→ **Exercise brief**:
Among the lines below, copy each one in which "áramkörök" appears.

→ **Items from a dataset**:
────────
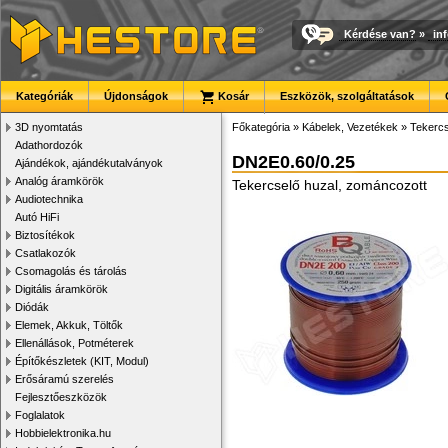
Kérdése van?
»
in
Kategóriák
Újdonságok
Kosár
Eszközök, szolgáltatások
3D nyomtatás
Főkategória
»
Kábelek, Vezetékek
»
Tekercs
Adathordozók
DN2E0.60/0.25
Ajándékok, ajándékutalványok
Analóg áramkörök
Tekercselő huzal, zománcozott
Audiotechnika
Autó HiFi
Biztosítékok
Csatlakozók
Csomagolás és tárolás
Digitális áramkörök
Diódák
Elemek, Akkuk, Töltők
Ellenállások, Potméterek
Építőkészletek (KIT, Modul)
Erősáramú szerelés
Fejlesztőeszközök
Foglalatok
Hobbielektronika.hu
────────
→ **Your response**:
Analóg áramkörök
Digitális áramkörök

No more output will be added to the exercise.